Vector-averaging will always give you an objective measurement, even under hostile circumstances, provided you use enough averages. Under stable conditions (no redecorating the venue with a wrecking ball or moving loudspeakers), it will reveal at one point in space, where your measurement microphone lives, if, and to what degree, the sound system has become compromised due to speaker-to-room and speaker-to-speaker interaction, and is very immune to change unlike RMS-averaging.

However, when coherence drops below 50%, non-coherent power dominates over coherent power, any EQ decisions based on RMS-averaged transfer functions should be postponed until one has convinced oneself first of the flavor of non-coherent power. Is it noise (including the audience), late arriving reverberant energy outside the analysis windows or a combination of both? Because, any EQ decisions based on the appearance of low-coherent RMS-averaged transfer functions whose shape is determined by dominating non-coherent power (bottom plot in Figure 6) and not signal, should be made with utmost caution!
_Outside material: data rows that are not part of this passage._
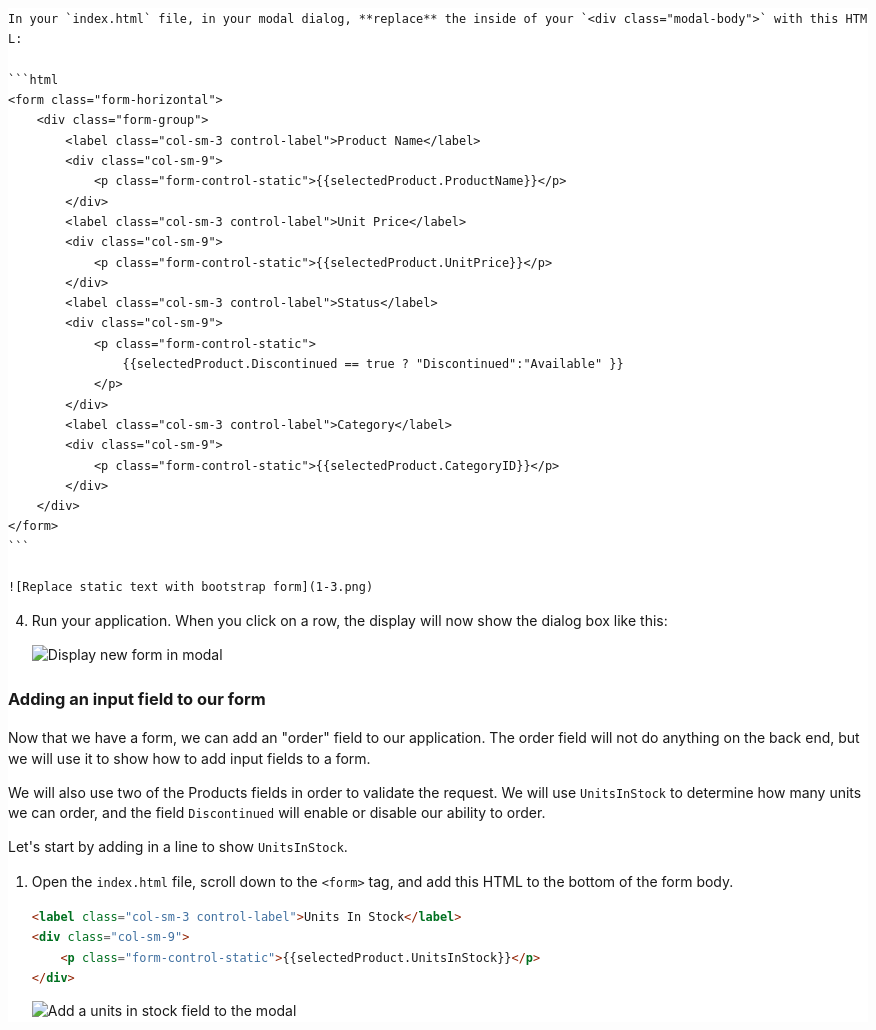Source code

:     In your `index.html` file, in your modal dialog, **replace** the inside of your `<div class="modal-body">` with this HTML:

    ```html
    <form class="form-horizontal">
        <div class="form-group">
        	<label class="col-sm-3 control-label">Product Name</label>
        	<div class="col-sm-9">
            	<p class="form-control-static">{{selectedProduct.ProductName}}</p>
            </div>
        	<label class="col-sm-3 control-label">Unit Price</label>
        	<div class="col-sm-9">
            	<p class="form-control-static">{{selectedProduct.UnitPrice}}</p>
            </div>
        	<label class="col-sm-3 control-label">Status</label>
        	<div class="col-sm-9">
            	<p class="form-control-static">
            		{{selectedProduct.Discontinued == true ? "Discontinued":"Available" }}
            	</p>
            </div>
        	<label class="col-sm-3 control-label">Category</label>
        	<div class="col-sm-9">
            	<p class="form-control-static">{{selectedProduct.CategoryID}}</p>
            </div>
        </div>
    </form>
    ```

    ![Replace static text with bootstrap form](1-3.png)

4.  Run your application.  When you click on a row, the display will now show the dialog box like this:

    ![Display new form in modal](1-4.png)

### Adding an input field to our form
Now that we have a form, we can add an "order" field to our application.  The order field will not do anything on the back end, but we will use it to show how to add input fields to a form.

We will also use two of the Products fields in order to validate the request.  We will use `UnitsInStock` to determine how many units we can order, and the field `Discontinued` will enable or disable our ability to order.

Let's start by adding in a line to show `UnitsInStock`.

1.  Open the `index.html` file, scroll down to the `<form>` tag, and add this HTML to the bottom of the form body.

    ```html
    <label class="col-sm-3 control-label">Units In Stock</label>
    <div class="col-sm-9">
    	<p class="form-control-static">{{selectedProduct.UnitsInStock}}</p>
    </div>
    ```
    ![Add a units in stock field to the modal](2-1.png)
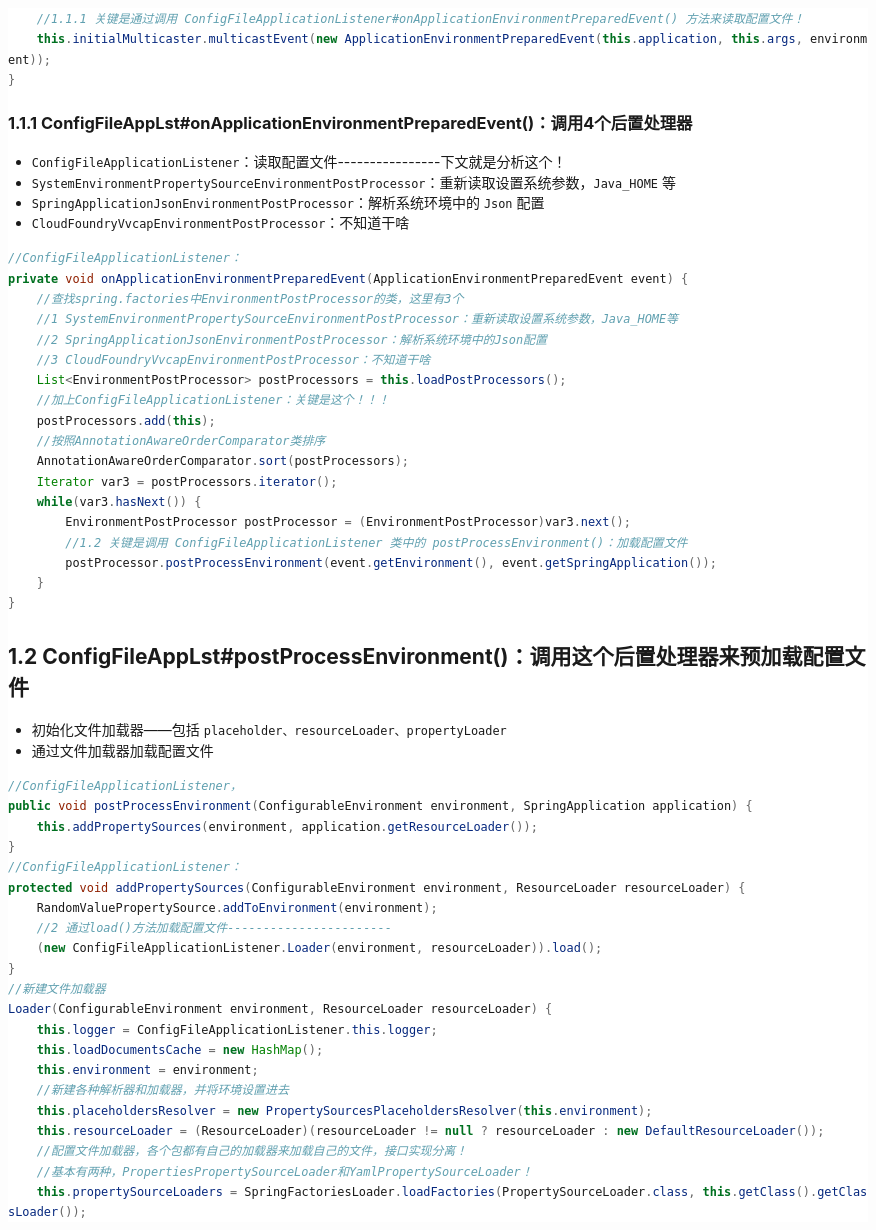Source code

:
 ```java
    //1.1.1 关键是通过调用 ConfigFileApplicationListener#onApplicationEnvironmentPreparedEvent() 方法来读取配置文件！
    this.initialMulticaster.multicastEvent(new ApplicationEnvironmentPreparedEvent(this.application, this.args, environment));
}
```
### 1.1.1 ConfigFileAppLst#onApplicationEnvironmentPreparedEvent()：调用4个后置处理器
- `ConfigFileApplicationListener`：读取配置文件----------------下文就是分析这个！
- `SystemEnvironmentPropertySourceEnvironmentPostProcessor`：重新读取设置系统参数，`Java_HOME` 等
- `SpringApplicationJsonEnvironmentPostProcessor`：解析系统环境中的 `Json` 配置
- `CloudFoundryVvcapEnvironmentPostProcessor`：不知道干啥
```java
//ConfigFileApplicationListener：
private void onApplicationEnvironmentPreparedEvent(ApplicationEnvironmentPreparedEvent event) {
    //查找spring.factories中EnvironmentPostProcessor的类，这里有3个
    //1 SystemEnvironmentPropertySourceEnvironmentPostProcessor：重新读取设置系统参数，Java_HOME等
    //2 SpringApplicationJsonEnvironmentPostProcessor：解析系统环境中的Json配置
    //3 CloudFoundryVvcapEnvironmentPostProcessor：不知道干啥
    List<EnvironmentPostProcessor> postProcessors = this.loadPostProcessors();
    //加上ConfigFileApplicationListener：关键是这个！！！
    postProcessors.add(this);
    //按照AnnotationAwareOrderComparator类排序
    AnnotationAwareOrderComparator.sort(postProcessors);
    Iterator var3 = postProcessors.iterator();
    while(var3.hasNext()) {
        EnvironmentPostProcessor postProcessor = (EnvironmentPostProcessor)var3.next();
        //1.2 关键是调用 ConfigFileApplicationListener 类中的 postProcessEnvironment()：加载配置文件
        postProcessor.postProcessEnvironment(event.getEnvironment(), event.getSpringApplication());
    }
}
```
## 1.2 ConfigFileAppLst#postProcessEnvironment()：调用这个后置处理器来预加载配置文件
- 初始化文件加载器——包括 `placeholder、resourceLoader、propertyLoader`
- 通过文件加载器加载配置文件
```java
//ConfigFileApplicationListener，
public void postProcessEnvironment(ConfigurableEnvironment environment, SpringApplication application) {
    this.addPropertySources(environment, application.getResourceLoader());
}
//ConfigFileApplicationListener：
protected void addPropertySources(ConfigurableEnvironment environment, ResourceLoader resourceLoader) {
    RandomValuePropertySource.addToEnvironment(environment);
    //2 通过load()方法加载配置文件-----------------------
    (new ConfigFileApplicationListener.Loader(environment, resourceLoader)).load();
}
//新建文件加载器
Loader(ConfigurableEnvironment environment, ResourceLoader resourceLoader) {
    this.logger = ConfigFileApplicationListener.this.logger;
    this.loadDocumentsCache = new HashMap();
    this.environment = environment;
    //新建各种解析器和加载器，并将环境设置进去
    this.placeholdersResolver = new PropertySourcesPlaceholdersResolver(this.environment);
    this.resourceLoader = (ResourceLoader)(resourceLoader != null ? resourceLoader : new DefaultResourceLoader());
    //配置文件加载器，各个包都有自己的加载器来加载自己的文件，接口实现分离！
    //基本有两种，PropertiesPropertySourceLoader和YamlPropertySourceLoader！
    this.propertySourceLoaders = SpringFactoriesLoader.loadFactories(PropertySourceLoader.class, this.getClass().getClassLoader());
```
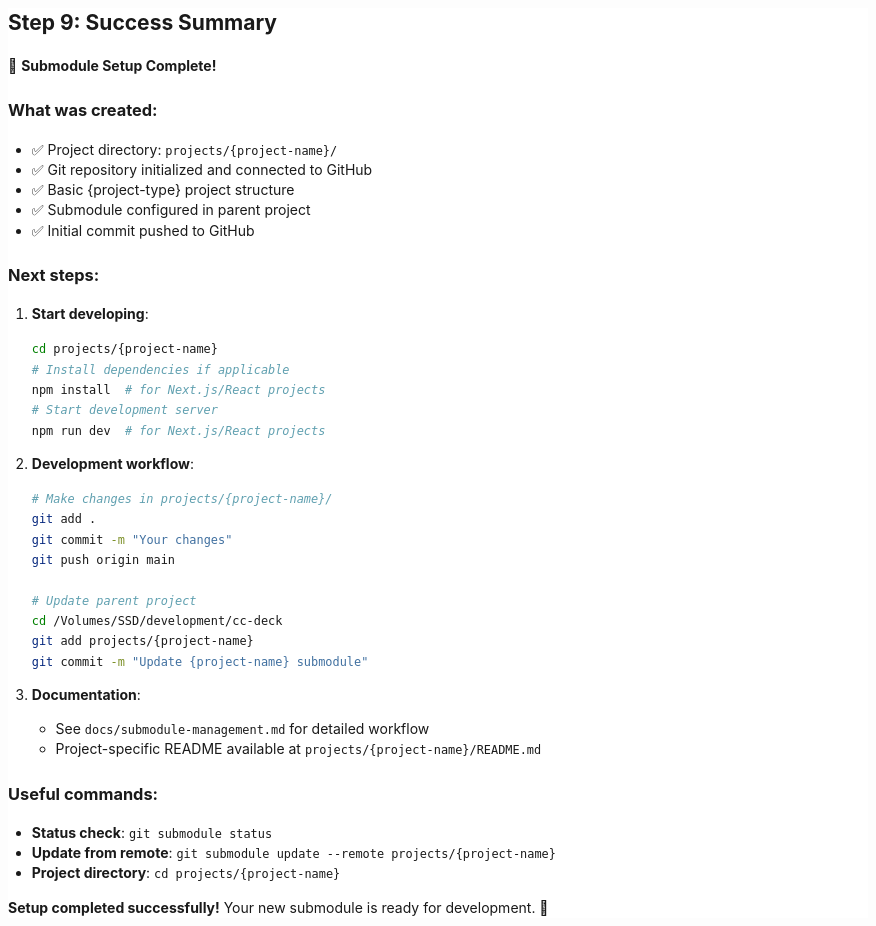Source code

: ## Step 9: Success Summary

🎉 **Submodule Setup Complete!**

### What was created:

- ✅ Project directory: `projects/{project-name}/`
- ✅ Git repository initialized and connected to GitHub
- ✅ Basic {project-type} project structure
- ✅ Submodule configured in parent project
- ✅ Initial commit pushed to GitHub

### Next steps:

1. **Start developing**:

   ```bash
   cd projects/{project-name}
   # Install dependencies if applicable
   npm install  # for Next.js/React projects
   # Start development server
   npm run dev  # for Next.js/React projects
   ```

2. **Development workflow**:

   ```bash
   # Make changes in projects/{project-name}/
   git add .
   git commit -m "Your changes"
   git push origin main

   # Update parent project
   cd /Volumes/SSD/development/cc-deck
   git add projects/{project-name}
   git commit -m "Update {project-name} submodule"
   ```

3. **Documentation**:
   - See `docs/submodule-management.md` for detailed workflow
   - Project-specific README available at `projects/{project-name}/README.md`

### Useful commands:

- **Status check**: `git submodule status`
- **Update from remote**: `git submodule update --remote projects/{project-name}`
- **Project directory**: `cd projects/{project-name}`

**Setup completed successfully!** Your new submodule is ready for development. 🚀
Noise can be ruled out by first capturing a line spectrum of the noise floor prior to turning on the excitation signal (generator). Once the noise floor has been captured, you can turn on the generator and capture another line spectrum. If the latter lives 10 dB or more above the former, you should be good. This could still leave local SNR-minima at certain frequencies were the direct sound has been killed due to destructive interaction which is something that vector-averaged transfer functions and coherence reveal.

Evidently this option is no longer available come showtime, and you will have to make a judgement call about the signal-to-audience ratio before considering changing any EQ's, that is, if you're still convinced that audience sounds can "un-equalize" a sound system ;-)

If actual noise has successfully been ruled out for low-coherent RMS-averaged data, the remaining culprit is most likely late arriving detrimental reverberant energy which implies that your facing a negative Direct-to-Reverberant ratio (D/R) which EQ can't fix, because EQ doesn't alter the directional behavior of a loudspeaker or sound system, nor does it add absorption to the venue, nor does it close the distance between audience and sound system. The remaining options speak for themselves.

While first arrivals are always anechoic, indoors, reverberation is destined to catch up and stable (early) first order reflections are likely to add gain (room gain) which greatly affect the listening experience. This kind of useful reverberation is admitted for both RMS- and vector-averaged transfer functions, but in addition, the latter averaging type rejects detrimental reverberation which requires a different remedy.

Conclusion

This article is not meant to be an exercise in better or worse. That being said, RMS-averaged transfer functions are very prone to circumstances and there are many rules-of-engagement for interpreting the data whereas vector-averaged transfer functions are much more resilient. When used together, side by side, both averaging types make for a very complete picture. But even more important, is a proper understanding of coherence, cause it will inform you whether your measuring the sound system or the audience. Regardless, high-coherent data is reliable, actionable data!